• Task item
Check each line of the data for "Tardà", then give the number of lines that have it, without any other words.

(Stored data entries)
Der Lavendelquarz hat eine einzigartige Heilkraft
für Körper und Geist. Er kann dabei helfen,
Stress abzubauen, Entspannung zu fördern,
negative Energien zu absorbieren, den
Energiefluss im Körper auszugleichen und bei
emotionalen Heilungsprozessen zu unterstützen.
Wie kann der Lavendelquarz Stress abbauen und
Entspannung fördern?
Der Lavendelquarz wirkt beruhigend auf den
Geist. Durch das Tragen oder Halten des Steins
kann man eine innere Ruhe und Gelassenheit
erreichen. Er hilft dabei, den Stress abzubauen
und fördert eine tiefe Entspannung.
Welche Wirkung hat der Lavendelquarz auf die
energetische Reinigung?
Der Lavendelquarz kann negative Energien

...

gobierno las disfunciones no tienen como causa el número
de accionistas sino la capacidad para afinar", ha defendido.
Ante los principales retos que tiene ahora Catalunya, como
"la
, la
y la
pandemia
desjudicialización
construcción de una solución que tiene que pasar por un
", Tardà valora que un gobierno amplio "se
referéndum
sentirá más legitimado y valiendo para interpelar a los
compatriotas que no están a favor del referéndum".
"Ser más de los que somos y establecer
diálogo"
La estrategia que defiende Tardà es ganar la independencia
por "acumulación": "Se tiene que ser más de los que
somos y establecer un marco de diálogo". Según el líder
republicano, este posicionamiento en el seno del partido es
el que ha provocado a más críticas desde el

* * *

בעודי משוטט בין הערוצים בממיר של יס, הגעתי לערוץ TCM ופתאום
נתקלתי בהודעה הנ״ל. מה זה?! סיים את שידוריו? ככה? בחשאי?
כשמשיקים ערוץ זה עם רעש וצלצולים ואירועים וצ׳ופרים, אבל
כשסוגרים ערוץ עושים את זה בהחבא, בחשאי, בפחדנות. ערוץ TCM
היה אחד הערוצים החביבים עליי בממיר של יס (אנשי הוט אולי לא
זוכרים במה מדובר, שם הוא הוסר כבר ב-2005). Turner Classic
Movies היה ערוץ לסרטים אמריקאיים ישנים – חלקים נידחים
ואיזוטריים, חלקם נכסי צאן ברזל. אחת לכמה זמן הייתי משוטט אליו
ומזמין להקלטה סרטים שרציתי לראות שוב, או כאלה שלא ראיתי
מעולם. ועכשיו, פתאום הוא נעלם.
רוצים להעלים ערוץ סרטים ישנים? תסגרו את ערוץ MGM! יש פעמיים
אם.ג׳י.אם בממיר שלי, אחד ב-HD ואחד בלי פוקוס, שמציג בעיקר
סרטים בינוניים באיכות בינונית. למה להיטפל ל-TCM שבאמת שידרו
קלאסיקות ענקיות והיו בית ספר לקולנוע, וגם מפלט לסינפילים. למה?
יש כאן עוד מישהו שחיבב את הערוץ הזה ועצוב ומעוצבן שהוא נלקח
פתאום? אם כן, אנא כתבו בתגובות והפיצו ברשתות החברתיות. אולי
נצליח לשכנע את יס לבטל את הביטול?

• Finished task
2